TEMPO.CO, Yogyakarta - Bursa seni rupa terbesar di Indonesia, Art Jog 2016, masih ramai dikunjungi meski terus dikritik dan ramai diperbincangkan di media sosial. Art Jog yang menggandeng PT Freeport Indonesia sebagai sponsor menuai kecaman dari sejumlah kalangan seniman, juga aktivis lingkungan dan hak asasi manusia.
Meski begitu, selama tiga pekan berlangsung, jumlah pengunjung Art Jog tetap ramai. Panitia Art Jog 2016, Tiyassari Basara, mengatakan per hari rata-rata tiket terjual sebanyak 1.000 lembar. Hari biasa tiket yang terjual sebanyak 650 dan pada akhir pekan sebanyak 1.500 tiket. Ia mengoreksi jumlah pengunjung Art Jog per hari yang sebelumnya Tempo sebut rata-rata 100 orang.
Pengunjung asal Jakarta, Dian Rusdi, mengatakan banyak karya bagus yang dipamerkan di Art Jog di antaranya karya seni animasi seniman Jepang berjudul Kiya-kiya. Ada juga karya seniman komunitas seni Taring Padi, Mohamad Yusuf atau Ucup. Menurut Dian, karya Ucup agak mengagetkan. “Saya melihat karya Ucup yang biasanya bicara pemberontakan sosial, kali ini bermuatan religius,” kata Dian.
Ia mengkritik karya seniman Vincencius “Venzha” Christiawan, yang menyajikan karya utama sebagai land mark Art Jog. Menurut Dian, karya Venzha kurang menggarap sisi keindahan. Melihat karya itu, kata dia, seperti tidak ada bedanya dengan menyaksikan menara pemancar radio kebanyakan atau menara operator telepon seluler.
Sebelumnya, Direktur Art Jog Heri Pemad menyatakan tidak akan mengembalikan uang sponsor sebesar Rp 100 juta yang telah diberikan PT Freeport Indonesia untuk penyelenggaraan bursa pasar seni rupa terbesar di Indonesia itu. Ia sudah mengikat komitmen dengan Freeport.

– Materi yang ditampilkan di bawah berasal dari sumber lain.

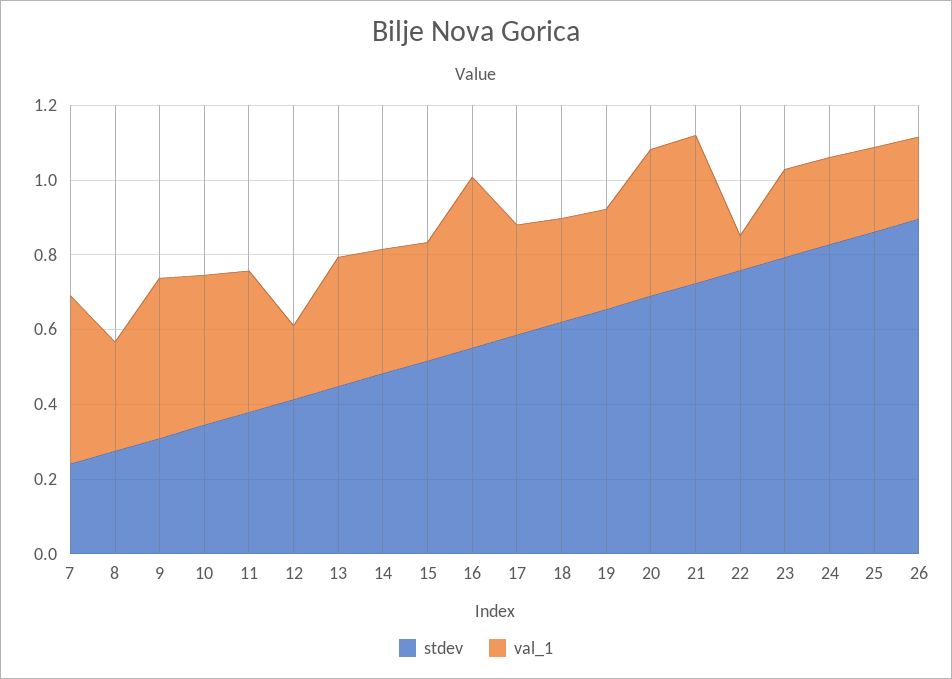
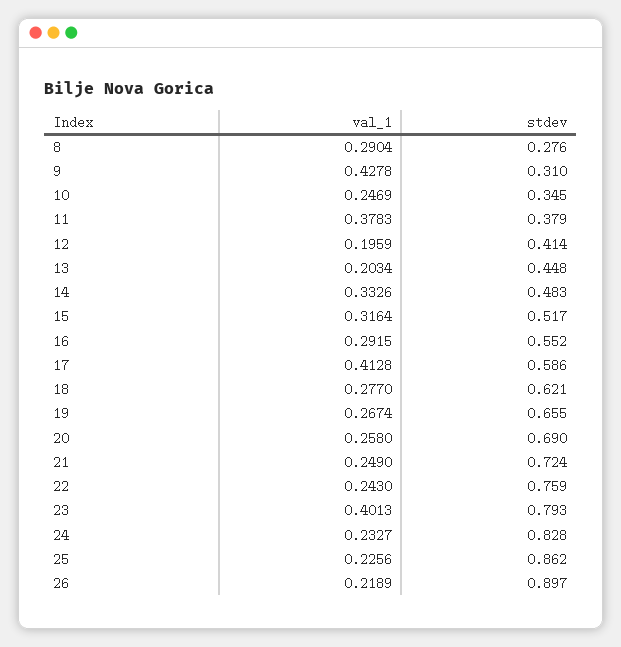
  {
    "stdev": {
-     "7": 0.25,
      "8": 0.276,
      "9": 0.31,
      "10": 0.345,
      "11": 0.379,
      "12": 0.414,
      "13": 0.448,
      "14": 0.483,
      "15": 0.517,
      "16": 0.552,
      "17": 0.586,
      "18": 0.621,
      "19": 0.655,
      "20": 0.69,
      "21": 0.724,
      "22": 0.759,
      "23": 0.793,
      "24": 0.828,
      "25": 0.862,
      "26": 0.897
    },
    "val_1": {
-     "7": 0.45,
      "8": 0.2904,
      "9": 0.4278,
-     "10": 0.4,
+     "10": 0.2469,
      "11": 0.3783,
      "12": 0.1959,
-     "13": 0.35,
+     "13": 0.2034,
      "14": 0.3326,
      "15": 0.3164,
-     "16": 0.45,
+     "16": 0.2915,
-     "17": 0.3,
+     "17": 0.4128,
      "18": 0.277,
      "19": 0.2674,
-     "20": 0.4,
+     "20": 0.258,
-     "21": 0.4,
+     "21": 0.249,
-     "22": 0.1,
+     "22": 0.243,
-     "23": 0.25,
+     "23": 0.4013,
      "24": 0.2327,
      "25": 0.2256,
      "26": 0.2189
    }
  }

Menurut Heri Pemad, tidak mudah buat panitia Art Jog untuk menghentikan perjanjian dengan perusahaan tambang asal Amerika Serikat itu di tengah penyelenggaraan kegiatan. Art Jog berlangsung di Jogja National Museum pada 27 Mei-27 Juni 2016 dan diikuti setidaknya 72 seniman.
Menurut Heri, bila ia menghentikan sponsorship Freeport, ia bisa kena masalah hukum. “Kalau kami mengembalikan uang Freeport, itu sama artinya kami menelan kembali ludah kami sendiri,” kata Heri.
Panitia Art Jog mendapat kecaman dari sejumlah pihak akibat menggandeng Freeport. Kecaman datang di antaranya dari komunitas seniman street art, Andrew Lumban Gaol. Ada juga kritik dari Lembaga Seni Budaya Muslimin Indonesia (Lesbumi) Nahdlatul Ulama dan Front Nahdliyin untuk Kedaulatan Sumber Daya Alam. Tak hanya itu, kecaman juga datang dari Forum Solidaritas Yogyakarta Damai.